In this project, we are interested in non-Hermitian systems and therefore have been putting our focus on parity-time symmetry, a simple example of non-Hermitian systems, and the associated exceptional points. Due to the ability of metamaterials to have both magnetic and electric responses, there are more degrees of freedom to construct parity-time symmetric systems using metamaterials than using dielectrics. By cross-matching permittivity and permeability or by using bianisotropy of metamaterials with appropriate gain-loss contrast, we have developed a unique theoretical approach based on interpreting the system constitutive matrix as Hamiltonian to construct parity-time symmetric systems. On one hand, our approach gives rise to an equivalent set of special wave phenomena, such as laser-absorber, phase transition, unidirectional zero reflection, etc, proving metamaterials constitute a versatile platform for studying non-Hermiticity. On the other hand, the resonating nature of metamaterial structures enables a much smaller system thickness to have sufficient light-matter interaction, leading us to more compact parity-time symmetric systems. We have then employed microwave transmission lines coupled with metamaterial structures to experimentally demonstrate phase transition of coherent perfect absorption and unidirectional zero reflection with a subwavelength system thickness. These developments represent significant advance in concepts and represent valuable tools for constructing exceptional-point-based devices in the field of optics and classical waves in a broader context. The resonance in metamaterials can also be used to enhance sensitivity in sensing applications based on PT-symmetry.
The fellow joined the University of Birmingham as a Senior Lecturer. During the project, the fellow, leading an independent research group of students, postdocs and visiting staff, has developed collaborations with various groups in Europe, UK and US. These include Vienna University, Aalto University, Exeter University, Queen Mary University of London while maintaining his original collaborations in mainland China and industry. The project accelerates much on the development of fellow’s career, allowing him to travel around to disseminate results through 19 publications and over 20 invited talks, with a promotion to Reader in Photonics. These newly established connections to Europe will allow the fellow to increase his international visibility and competitiveness as well.

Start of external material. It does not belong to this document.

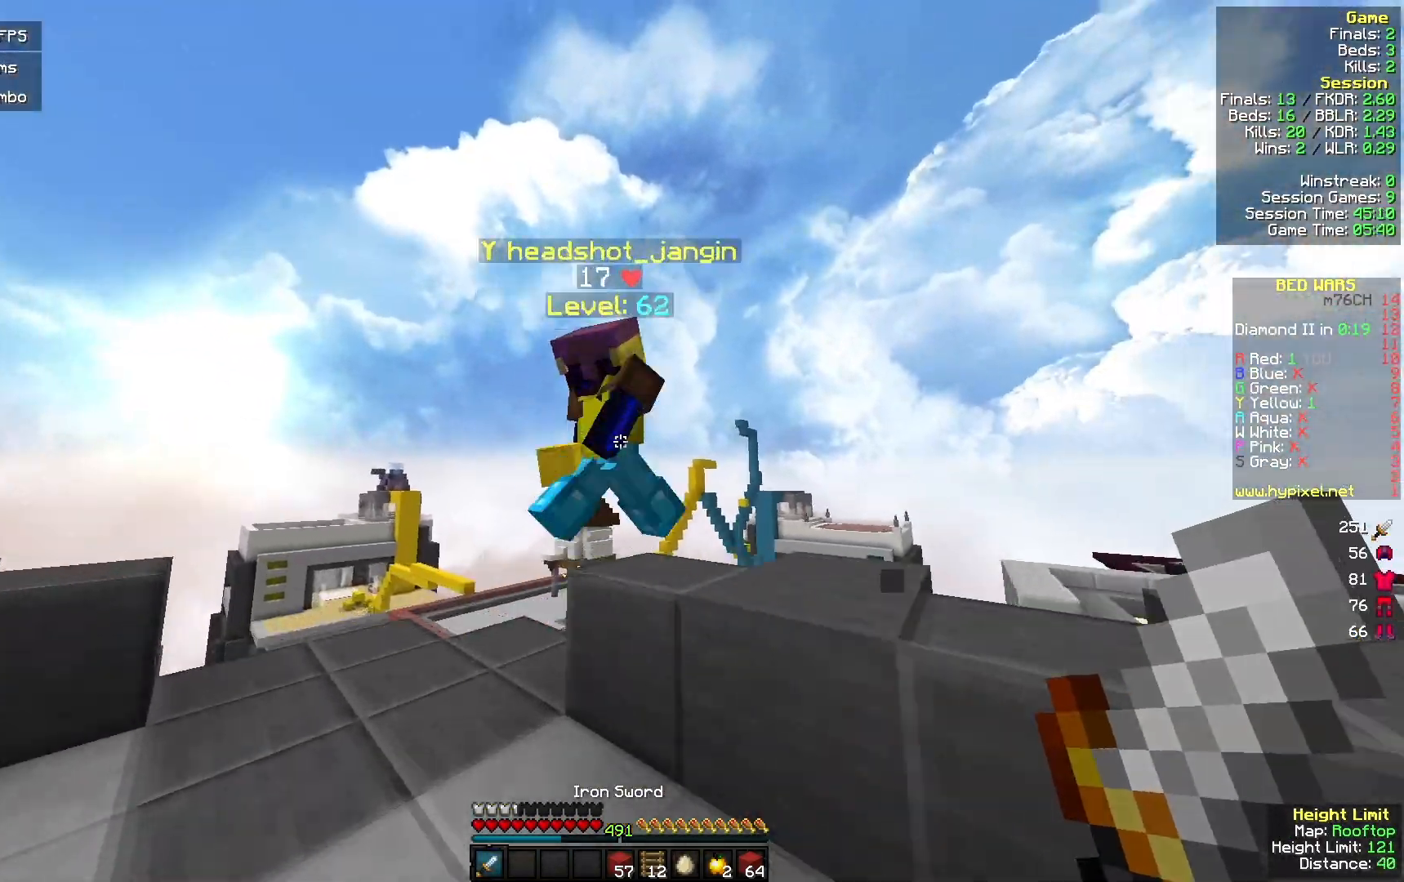
{"keys": ["a", "w"], "mouse": ["left"], "events": [[33, "d", "down"], [167, "w", "up"], [233, "d", "up"], [233, "s", "down"], [267, "a", "down"], [300, "mouse_left", "up"], [333, "s", "up"], [367, "mouse_left", "down"], [400, "w", "down"]]}
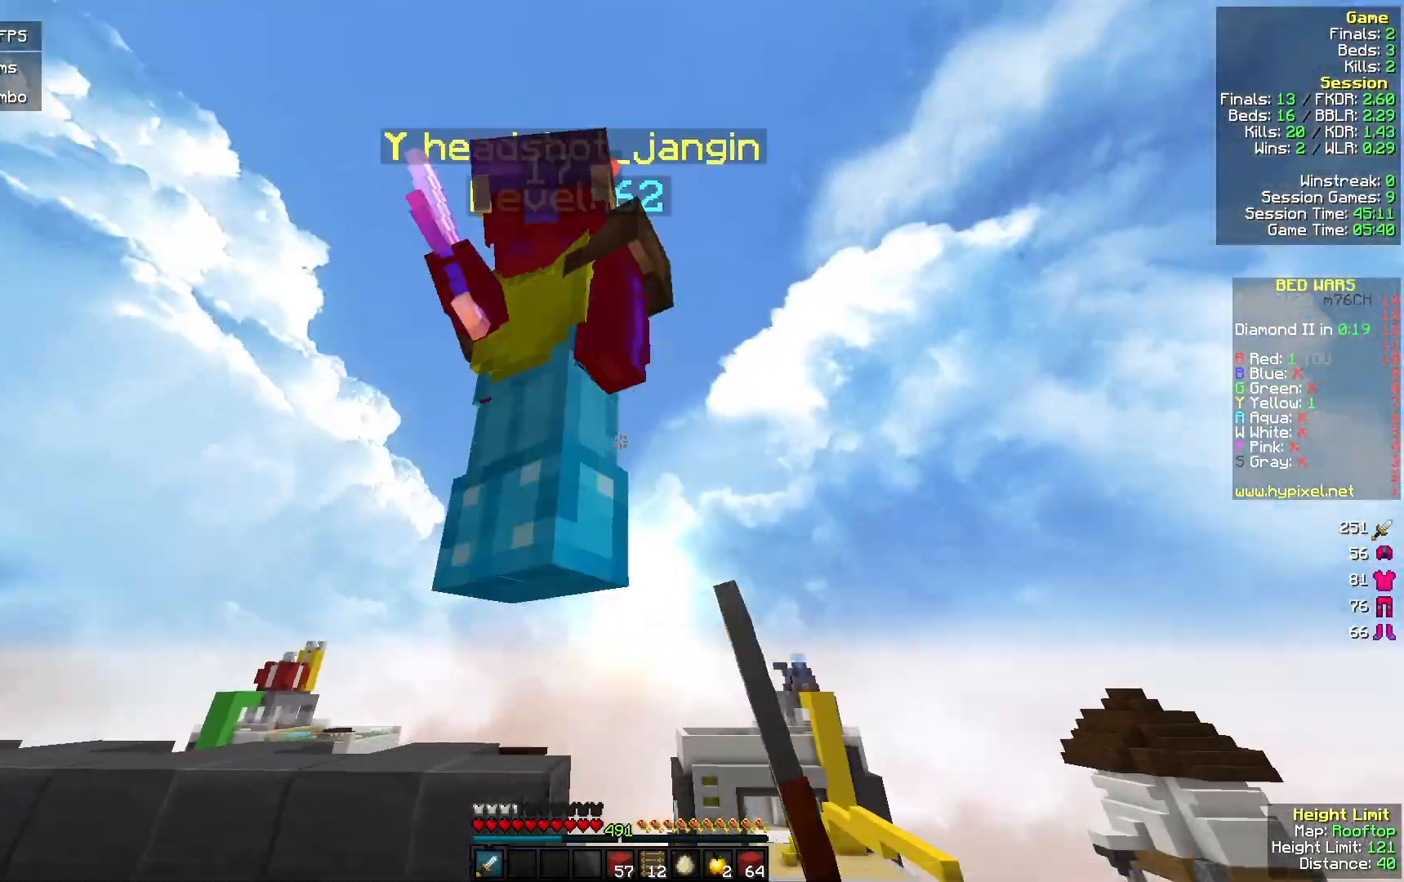
{"keys": ["a", "w"], "mouse": ["left"], "events": [[300, "a", "up"], [467, "a", "down"]]}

In this project, we are interested in non-Hermitian systems and therefore have been putting our focus on parity-time symmetry, a simple example of non-Hermitian systems, and the associated exceptional points. Due to the ability of metamaterials to have both magnetic and electric responses, there are more degrees of freedom to construct parity-time symmetric systems using metamaterials than using dielectrics. By cross-matching permittivity and permeability or by using bianisotropy of metamaterials with appropriate gain-loss contrast, we have developed a unique theoretical approach based on interpreting the system constitutive matrix as Hamiltonian to construct parity-time symmetric systems. On one hand, our approach gives rise to an equivalent set of special wave phenomena, such as laser-absorber, phase transition, unidirectional zero reflection, etc, proving metamaterials constitute a versatile platform for studying non-Hermiticity. On the other hand, the resonating nature of metamaterial structures enables a much smaller system thickness to have sufficient light-matter interaction, leading us to more compact parity-time symmetric systems. We have then employed microwave transmission lines coupled with metamaterial structures to experimentally demonstrate phase transition of coherent perfect absorption and unidirectional zero reflection with a subwavelength system thickness. These developments represent significant advance in concepts and represent valuable tools for constructing exceptional-point-based devices in the field of optics and classical waves in a broader context. The resonance in metamaterials can also be used to enhance sensitivity in sensing applications based on PT-symmetry.
The fellow joined the University of Birmingham as a Senior Lecturer. During the project, the fellow, leading an independent research group of students, postdocs and visiting staff, has developed collaborations with various groups in Europe, UK and US. These include Vienna University, Aalto University, Exeter University, Queen Mary University of London while maintaining his original collaborations in mainland China and industry. The project accelerates much on the development of fellow’s career, allowing him to travel around to disseminate results through 19 publications and over 20 invited talks, with a promotion to Reader in Photonics. These newly established connections to Europe will allow the fellow to increase his international visibility and competitiveness as well.